Neither Grundberg not Griffiths saw any signs of the conflict abating.

Grundberg said he will begin consultations next week with the warring parties, political parties, civil society and experts on his plan to move toward a political settlement along three tracks — political, security and economic — though the Houthis have so far refused to invite him to visit Sanaa.

He stressed that “trust is low and ending this war will require uncomfortable compromises which no warring party is currently willing to make.”

“It is therefore incumbent upon all of us," Grundberg said, “including this council, to exert every possible effort to impress upon the parties to this conflict that there is no sustainable military solution..”

In the midst of war, Yemen has long been viewed as the world's worst humanitarian crisis, possibly eclipsed at the moment by Afghanistan.

But Griffiths warned that “aid agencies are quickly running out of money, forcing them to slash life-saving programs.”

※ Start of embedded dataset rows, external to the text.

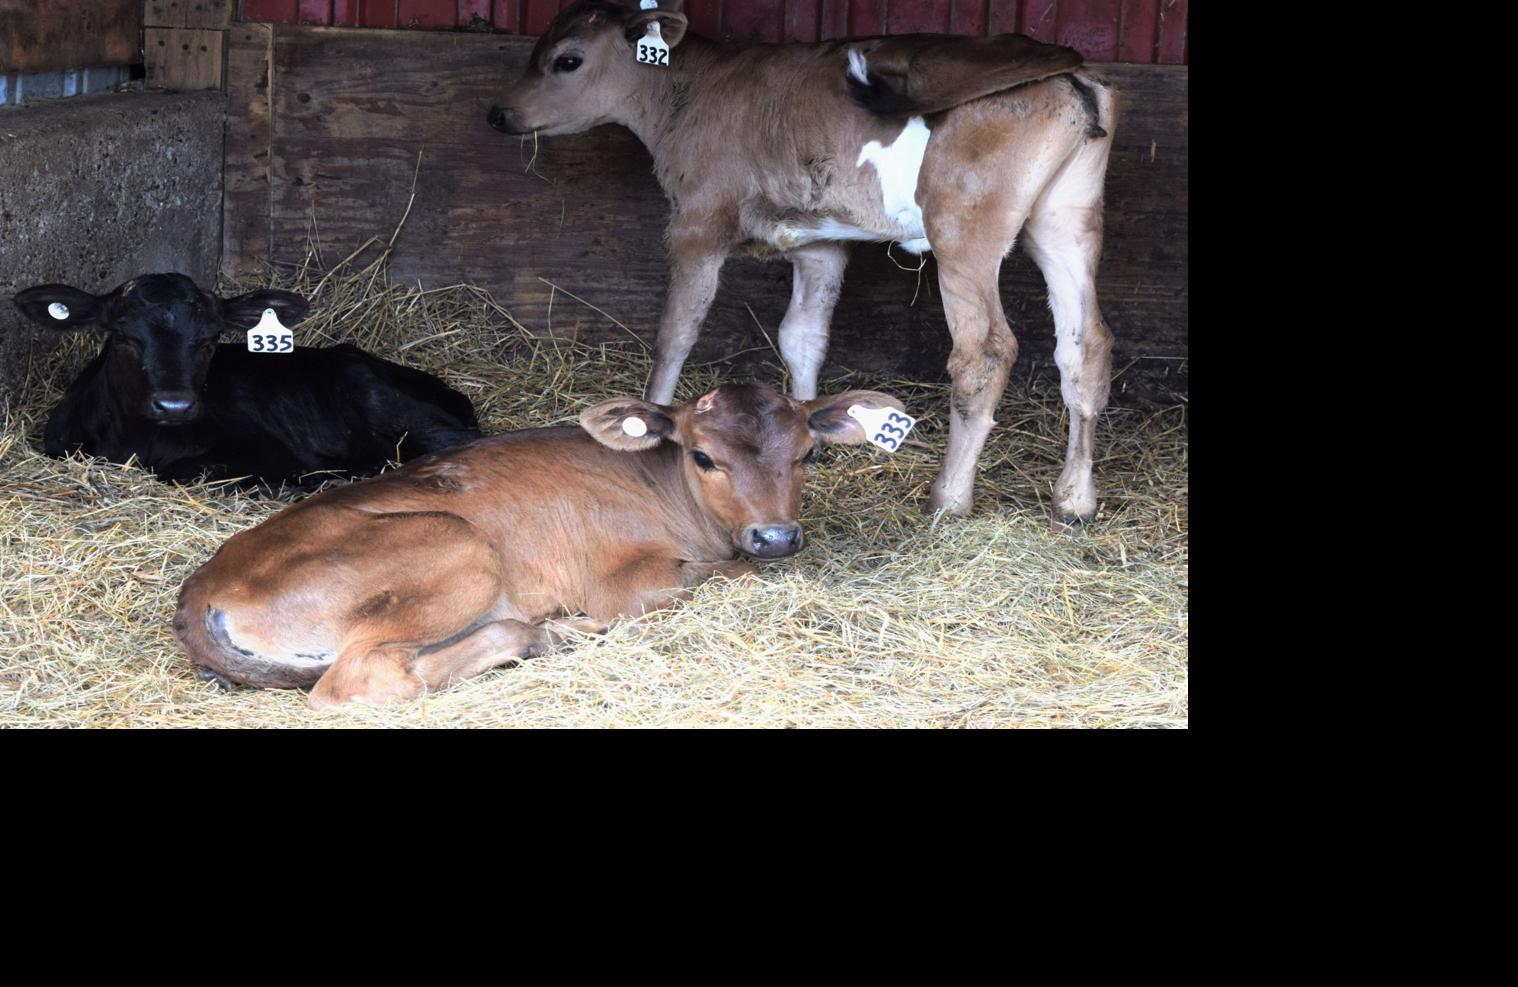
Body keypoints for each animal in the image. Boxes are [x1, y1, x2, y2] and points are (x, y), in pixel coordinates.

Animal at [11, 273, 481, 488]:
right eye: (124, 336)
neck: (134, 441)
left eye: (210, 338)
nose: (174, 405)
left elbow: (185, 470)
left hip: (382, 398)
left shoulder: (267, 448)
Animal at [173, 381, 903, 708]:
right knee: (362, 677)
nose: (776, 534)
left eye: (809, 454)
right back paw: (544, 635)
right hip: (454, 543)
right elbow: (730, 579)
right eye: (703, 456)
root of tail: (200, 587)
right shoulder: (624, 580)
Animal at [487, 0, 1118, 522]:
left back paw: (948, 499)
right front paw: (813, 429)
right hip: (1065, 219)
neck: (695, 90)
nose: (498, 114)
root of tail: (1065, 68)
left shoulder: (697, 223)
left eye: (567, 60)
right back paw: (1075, 499)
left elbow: (676, 332)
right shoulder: (819, 243)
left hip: (964, 226)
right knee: (1085, 344)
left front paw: (653, 419)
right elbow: (803, 336)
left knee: (984, 351)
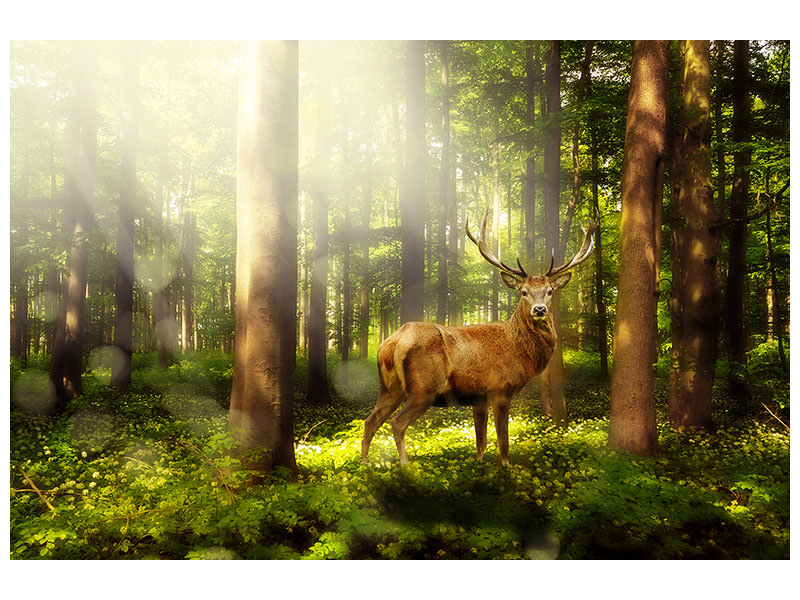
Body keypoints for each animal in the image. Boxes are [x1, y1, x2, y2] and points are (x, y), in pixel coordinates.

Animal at [361, 209, 598, 466]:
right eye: (524, 292)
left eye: (550, 291)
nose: (539, 309)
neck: (519, 351)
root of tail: (392, 342)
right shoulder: (500, 389)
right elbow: (503, 441)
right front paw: (505, 467)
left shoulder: (479, 398)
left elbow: (480, 441)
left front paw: (480, 464)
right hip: (423, 388)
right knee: (397, 423)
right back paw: (405, 467)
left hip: (388, 387)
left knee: (370, 421)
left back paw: (365, 465)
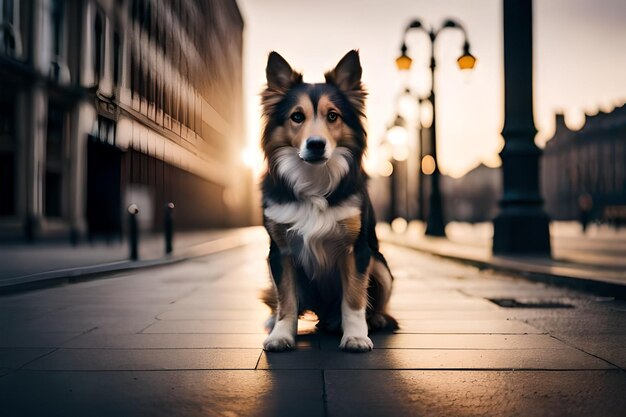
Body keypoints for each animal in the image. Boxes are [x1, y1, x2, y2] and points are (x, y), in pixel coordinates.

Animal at [258, 50, 394, 352]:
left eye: (333, 115)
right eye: (297, 116)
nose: (316, 144)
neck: (314, 178)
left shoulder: (357, 251)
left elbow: (354, 298)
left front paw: (355, 336)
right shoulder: (280, 252)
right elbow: (286, 299)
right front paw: (281, 335)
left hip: (380, 265)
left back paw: (373, 320)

He said the UN World Food Program reduced food rations for 8 million people in December and starting in March “those 8 million people may get no food at all -- or just a reduced ration.” In March, the UN may also have to cancel most humanitarian flights in Yemen, he said.

Funding shortages could also deprive 3.6 million people of safe drinking water and end programmes to combat gender-based violence and promote reproductive health, he said.

Griffiths called the scale of the current funding gaps in Yemen “unprecedented,” saying the UN has never before contemplated giving millions of hungry people no food or suspending humanitarian flights.

According to the U.N. humanitarian office, the 2021 humanitarian plan for Yemen received USD2.27 billion out of its USD3.85 billion requirement, the lowest funding level since 2015. The 2022 plan hasn't been released.

Griffiths announced that Sweden and Switzerland will co-host a high-level pledging event for Yemen with the United Nations on March 16.